Please report every line below that contains the string "endBound", matching case exactly.

(Stored data)
• • • • • • •
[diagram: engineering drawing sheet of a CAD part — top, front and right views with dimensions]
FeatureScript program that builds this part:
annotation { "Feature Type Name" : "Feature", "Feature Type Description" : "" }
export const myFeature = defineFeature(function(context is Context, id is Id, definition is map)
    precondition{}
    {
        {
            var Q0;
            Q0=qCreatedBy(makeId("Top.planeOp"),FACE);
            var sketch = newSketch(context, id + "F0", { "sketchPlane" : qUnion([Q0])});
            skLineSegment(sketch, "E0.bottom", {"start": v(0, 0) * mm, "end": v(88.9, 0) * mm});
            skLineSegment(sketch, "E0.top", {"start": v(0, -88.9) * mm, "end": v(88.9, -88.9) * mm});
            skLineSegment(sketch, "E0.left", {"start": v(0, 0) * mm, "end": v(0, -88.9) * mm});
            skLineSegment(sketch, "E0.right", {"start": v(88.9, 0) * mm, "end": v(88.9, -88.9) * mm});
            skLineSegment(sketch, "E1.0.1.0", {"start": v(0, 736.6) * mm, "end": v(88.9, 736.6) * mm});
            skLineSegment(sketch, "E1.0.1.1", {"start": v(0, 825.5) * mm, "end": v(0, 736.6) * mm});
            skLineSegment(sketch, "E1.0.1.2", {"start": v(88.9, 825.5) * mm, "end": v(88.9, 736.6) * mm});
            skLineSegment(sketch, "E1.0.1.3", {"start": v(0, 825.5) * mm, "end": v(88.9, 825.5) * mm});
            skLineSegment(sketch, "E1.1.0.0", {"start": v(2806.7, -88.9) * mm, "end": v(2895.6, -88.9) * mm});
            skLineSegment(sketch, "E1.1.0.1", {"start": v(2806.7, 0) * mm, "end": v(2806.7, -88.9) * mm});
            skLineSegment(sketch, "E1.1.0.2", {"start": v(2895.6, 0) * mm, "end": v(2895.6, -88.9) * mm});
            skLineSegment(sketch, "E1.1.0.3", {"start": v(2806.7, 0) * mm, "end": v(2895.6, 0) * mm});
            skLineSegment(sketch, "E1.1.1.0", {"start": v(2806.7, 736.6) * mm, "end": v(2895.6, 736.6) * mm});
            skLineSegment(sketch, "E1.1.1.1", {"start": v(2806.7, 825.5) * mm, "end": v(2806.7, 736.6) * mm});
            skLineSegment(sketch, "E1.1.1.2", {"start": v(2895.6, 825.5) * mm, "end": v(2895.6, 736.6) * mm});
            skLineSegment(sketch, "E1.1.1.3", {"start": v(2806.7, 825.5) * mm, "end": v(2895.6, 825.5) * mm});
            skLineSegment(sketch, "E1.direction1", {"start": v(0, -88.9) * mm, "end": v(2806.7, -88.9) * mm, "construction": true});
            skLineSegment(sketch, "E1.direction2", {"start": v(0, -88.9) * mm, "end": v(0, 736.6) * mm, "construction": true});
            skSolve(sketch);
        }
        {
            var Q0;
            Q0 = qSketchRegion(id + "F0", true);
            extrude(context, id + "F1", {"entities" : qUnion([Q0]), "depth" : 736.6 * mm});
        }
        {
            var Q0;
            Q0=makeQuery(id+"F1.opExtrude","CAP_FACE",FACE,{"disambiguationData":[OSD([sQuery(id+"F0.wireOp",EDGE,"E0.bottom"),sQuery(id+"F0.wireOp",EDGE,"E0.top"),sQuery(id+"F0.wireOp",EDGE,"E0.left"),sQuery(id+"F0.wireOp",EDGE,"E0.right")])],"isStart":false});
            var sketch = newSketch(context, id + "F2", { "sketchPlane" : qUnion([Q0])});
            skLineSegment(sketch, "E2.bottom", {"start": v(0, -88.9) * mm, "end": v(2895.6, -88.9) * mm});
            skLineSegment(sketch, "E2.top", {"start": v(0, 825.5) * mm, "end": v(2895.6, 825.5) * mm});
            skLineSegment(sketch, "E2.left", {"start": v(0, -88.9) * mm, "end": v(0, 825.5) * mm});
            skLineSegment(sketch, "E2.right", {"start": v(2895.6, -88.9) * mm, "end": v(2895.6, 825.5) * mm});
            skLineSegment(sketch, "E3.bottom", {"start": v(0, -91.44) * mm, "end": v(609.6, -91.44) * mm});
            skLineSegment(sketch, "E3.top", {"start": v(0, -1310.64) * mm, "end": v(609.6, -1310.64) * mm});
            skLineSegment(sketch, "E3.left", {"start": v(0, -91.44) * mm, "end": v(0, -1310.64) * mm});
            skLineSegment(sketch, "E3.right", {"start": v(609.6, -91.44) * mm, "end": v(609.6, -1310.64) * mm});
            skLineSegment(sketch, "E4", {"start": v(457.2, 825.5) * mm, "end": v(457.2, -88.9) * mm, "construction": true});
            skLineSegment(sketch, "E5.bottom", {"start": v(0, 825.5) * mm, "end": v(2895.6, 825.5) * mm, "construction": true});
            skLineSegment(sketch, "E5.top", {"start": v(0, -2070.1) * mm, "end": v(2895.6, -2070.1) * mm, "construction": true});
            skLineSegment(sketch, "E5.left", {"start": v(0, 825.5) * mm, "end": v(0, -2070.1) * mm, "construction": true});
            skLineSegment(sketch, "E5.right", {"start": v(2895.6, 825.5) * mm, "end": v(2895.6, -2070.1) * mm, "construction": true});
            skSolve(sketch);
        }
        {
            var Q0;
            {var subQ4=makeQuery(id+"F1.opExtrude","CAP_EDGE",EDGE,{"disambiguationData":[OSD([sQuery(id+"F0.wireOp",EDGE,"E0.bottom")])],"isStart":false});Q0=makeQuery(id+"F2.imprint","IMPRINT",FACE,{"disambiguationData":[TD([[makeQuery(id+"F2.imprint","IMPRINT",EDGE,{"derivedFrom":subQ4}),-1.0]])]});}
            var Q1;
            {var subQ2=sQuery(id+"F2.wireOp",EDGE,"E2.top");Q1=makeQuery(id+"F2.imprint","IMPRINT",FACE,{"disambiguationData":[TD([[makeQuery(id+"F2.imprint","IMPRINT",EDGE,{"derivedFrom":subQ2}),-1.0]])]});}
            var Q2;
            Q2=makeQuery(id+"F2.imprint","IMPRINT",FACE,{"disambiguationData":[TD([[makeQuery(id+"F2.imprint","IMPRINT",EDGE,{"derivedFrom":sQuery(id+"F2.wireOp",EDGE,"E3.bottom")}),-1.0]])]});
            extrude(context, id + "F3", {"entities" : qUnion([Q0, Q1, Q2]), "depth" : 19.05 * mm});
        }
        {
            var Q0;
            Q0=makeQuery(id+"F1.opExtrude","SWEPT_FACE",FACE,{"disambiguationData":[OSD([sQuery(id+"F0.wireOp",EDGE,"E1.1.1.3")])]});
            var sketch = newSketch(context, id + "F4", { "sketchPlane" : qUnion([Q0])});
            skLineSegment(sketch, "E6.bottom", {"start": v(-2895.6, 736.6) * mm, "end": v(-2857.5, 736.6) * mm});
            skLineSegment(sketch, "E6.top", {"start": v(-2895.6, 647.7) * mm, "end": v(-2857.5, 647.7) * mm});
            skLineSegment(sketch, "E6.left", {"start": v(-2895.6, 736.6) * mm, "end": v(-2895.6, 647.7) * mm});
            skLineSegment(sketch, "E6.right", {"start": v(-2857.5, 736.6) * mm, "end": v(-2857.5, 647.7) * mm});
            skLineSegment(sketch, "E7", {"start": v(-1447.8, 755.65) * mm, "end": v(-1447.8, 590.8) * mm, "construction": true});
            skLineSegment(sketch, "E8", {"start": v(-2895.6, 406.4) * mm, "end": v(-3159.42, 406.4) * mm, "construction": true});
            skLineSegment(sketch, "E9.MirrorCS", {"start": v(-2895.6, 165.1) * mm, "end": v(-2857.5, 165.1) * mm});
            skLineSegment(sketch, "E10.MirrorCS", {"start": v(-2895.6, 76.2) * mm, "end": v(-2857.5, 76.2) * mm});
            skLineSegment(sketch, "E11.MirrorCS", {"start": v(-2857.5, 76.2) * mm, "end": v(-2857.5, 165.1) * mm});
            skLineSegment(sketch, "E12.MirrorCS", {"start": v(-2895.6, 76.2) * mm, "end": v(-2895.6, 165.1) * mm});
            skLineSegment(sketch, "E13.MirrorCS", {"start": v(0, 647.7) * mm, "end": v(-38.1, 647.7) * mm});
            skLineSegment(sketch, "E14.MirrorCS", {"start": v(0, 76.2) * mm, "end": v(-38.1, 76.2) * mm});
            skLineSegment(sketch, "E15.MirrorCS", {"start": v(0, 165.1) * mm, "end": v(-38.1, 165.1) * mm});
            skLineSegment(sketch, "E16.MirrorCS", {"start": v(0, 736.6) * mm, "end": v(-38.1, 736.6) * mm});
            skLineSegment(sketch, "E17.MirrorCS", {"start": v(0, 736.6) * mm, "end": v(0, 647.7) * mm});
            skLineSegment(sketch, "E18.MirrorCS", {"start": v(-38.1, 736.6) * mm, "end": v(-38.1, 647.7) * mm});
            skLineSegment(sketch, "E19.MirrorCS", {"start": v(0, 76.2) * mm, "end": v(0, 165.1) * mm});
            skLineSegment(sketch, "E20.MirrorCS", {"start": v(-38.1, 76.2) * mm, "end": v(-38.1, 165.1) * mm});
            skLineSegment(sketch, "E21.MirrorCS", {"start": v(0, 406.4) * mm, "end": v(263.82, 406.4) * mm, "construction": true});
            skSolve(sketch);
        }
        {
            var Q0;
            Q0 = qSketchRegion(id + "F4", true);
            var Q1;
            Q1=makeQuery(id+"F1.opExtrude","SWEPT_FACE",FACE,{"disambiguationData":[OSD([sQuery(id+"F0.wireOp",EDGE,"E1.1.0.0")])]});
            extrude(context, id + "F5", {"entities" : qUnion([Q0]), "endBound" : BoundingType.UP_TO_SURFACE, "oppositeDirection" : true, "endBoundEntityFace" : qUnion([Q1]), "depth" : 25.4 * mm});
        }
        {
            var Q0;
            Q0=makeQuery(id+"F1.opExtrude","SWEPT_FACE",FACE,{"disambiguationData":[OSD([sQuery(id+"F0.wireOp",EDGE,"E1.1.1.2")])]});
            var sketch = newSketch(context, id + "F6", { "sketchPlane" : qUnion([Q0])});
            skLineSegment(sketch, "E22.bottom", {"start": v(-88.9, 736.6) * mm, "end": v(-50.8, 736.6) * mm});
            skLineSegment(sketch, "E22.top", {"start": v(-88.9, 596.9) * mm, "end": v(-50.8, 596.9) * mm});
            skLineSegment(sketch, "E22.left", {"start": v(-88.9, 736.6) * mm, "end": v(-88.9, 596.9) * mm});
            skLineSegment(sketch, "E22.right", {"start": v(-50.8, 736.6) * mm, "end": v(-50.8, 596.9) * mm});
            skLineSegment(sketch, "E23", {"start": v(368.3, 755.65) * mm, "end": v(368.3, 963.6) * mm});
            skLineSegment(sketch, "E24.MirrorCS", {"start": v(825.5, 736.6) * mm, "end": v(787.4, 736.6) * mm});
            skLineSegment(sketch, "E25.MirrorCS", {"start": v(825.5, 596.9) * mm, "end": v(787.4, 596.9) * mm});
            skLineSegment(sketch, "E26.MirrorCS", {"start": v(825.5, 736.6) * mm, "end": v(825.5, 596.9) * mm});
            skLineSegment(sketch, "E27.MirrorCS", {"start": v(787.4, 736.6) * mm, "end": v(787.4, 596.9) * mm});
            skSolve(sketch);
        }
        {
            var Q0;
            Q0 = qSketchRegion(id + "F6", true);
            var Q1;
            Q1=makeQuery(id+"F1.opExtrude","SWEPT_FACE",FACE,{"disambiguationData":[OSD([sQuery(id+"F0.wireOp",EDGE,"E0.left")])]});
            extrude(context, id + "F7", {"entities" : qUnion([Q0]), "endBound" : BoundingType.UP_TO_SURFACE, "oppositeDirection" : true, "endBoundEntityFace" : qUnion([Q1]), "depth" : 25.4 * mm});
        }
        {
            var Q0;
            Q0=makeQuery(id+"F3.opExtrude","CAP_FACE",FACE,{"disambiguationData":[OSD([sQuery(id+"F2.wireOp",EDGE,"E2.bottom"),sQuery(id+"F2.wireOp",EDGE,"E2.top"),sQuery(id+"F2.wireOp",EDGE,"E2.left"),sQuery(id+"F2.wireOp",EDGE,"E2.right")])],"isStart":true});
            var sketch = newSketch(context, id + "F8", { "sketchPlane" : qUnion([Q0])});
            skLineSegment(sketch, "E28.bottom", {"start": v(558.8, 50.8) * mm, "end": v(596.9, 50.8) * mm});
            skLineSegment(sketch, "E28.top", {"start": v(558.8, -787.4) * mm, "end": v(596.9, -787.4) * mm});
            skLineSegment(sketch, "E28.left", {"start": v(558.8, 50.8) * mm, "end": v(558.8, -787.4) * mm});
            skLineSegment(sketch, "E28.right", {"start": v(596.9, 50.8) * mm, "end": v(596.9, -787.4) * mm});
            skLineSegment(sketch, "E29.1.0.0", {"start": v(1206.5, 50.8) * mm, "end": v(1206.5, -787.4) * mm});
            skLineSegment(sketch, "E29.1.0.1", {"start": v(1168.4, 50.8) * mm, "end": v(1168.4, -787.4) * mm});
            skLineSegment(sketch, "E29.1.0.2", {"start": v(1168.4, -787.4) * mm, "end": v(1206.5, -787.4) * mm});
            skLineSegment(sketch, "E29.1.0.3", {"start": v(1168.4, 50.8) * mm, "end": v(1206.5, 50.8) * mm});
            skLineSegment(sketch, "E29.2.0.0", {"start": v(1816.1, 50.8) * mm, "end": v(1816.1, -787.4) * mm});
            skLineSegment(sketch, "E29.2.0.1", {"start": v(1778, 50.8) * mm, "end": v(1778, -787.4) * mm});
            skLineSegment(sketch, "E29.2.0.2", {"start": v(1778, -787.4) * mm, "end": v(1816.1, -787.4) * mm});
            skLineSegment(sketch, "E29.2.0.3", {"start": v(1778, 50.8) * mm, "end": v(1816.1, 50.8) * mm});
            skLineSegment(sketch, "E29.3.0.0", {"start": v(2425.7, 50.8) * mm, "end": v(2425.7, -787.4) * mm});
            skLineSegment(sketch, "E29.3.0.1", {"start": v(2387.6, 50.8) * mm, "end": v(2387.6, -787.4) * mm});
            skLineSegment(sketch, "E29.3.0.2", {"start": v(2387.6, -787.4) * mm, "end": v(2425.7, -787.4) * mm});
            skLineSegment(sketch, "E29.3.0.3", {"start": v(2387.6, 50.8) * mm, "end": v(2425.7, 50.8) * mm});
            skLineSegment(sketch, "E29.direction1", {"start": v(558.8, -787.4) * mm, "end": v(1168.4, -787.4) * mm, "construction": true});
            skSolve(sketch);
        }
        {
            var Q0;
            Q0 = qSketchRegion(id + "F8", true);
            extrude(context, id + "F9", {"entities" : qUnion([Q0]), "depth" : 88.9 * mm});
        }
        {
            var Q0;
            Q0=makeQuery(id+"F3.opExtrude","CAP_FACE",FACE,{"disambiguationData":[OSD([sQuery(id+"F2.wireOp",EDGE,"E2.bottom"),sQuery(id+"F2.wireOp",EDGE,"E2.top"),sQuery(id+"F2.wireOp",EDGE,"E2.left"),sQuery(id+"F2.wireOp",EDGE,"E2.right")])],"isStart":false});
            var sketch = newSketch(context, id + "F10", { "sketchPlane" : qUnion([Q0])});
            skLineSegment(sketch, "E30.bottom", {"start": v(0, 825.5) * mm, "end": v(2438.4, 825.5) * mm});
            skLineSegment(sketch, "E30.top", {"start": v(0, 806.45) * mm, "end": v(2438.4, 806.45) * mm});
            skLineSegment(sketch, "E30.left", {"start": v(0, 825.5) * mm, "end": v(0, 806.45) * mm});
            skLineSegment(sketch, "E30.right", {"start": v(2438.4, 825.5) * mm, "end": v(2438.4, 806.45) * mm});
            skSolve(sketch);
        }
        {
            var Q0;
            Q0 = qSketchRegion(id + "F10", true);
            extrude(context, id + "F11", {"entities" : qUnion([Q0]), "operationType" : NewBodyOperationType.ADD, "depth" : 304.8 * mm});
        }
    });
• • • • • • •
SOLUTION TO THE EXERCISE:
            extrude(context, id + "F5", {"entities" : qUnion([Q0]), "endBound" : BoundingType.UP_TO_SURFACE, "oppositeDirection" : true, "endBoundEntityFace" : qUnion([Q1]), "depth" : 25.4 * mm});
            extrude(context, id + "F7", {"entities" : qUnion([Q0]), "endBound" : BoundingType.UP_TO_SURFACE, "oppositeDirection" : true, "endBoundEntityFace" : qUnion([Q1]), "depth" : 25.4 * mm});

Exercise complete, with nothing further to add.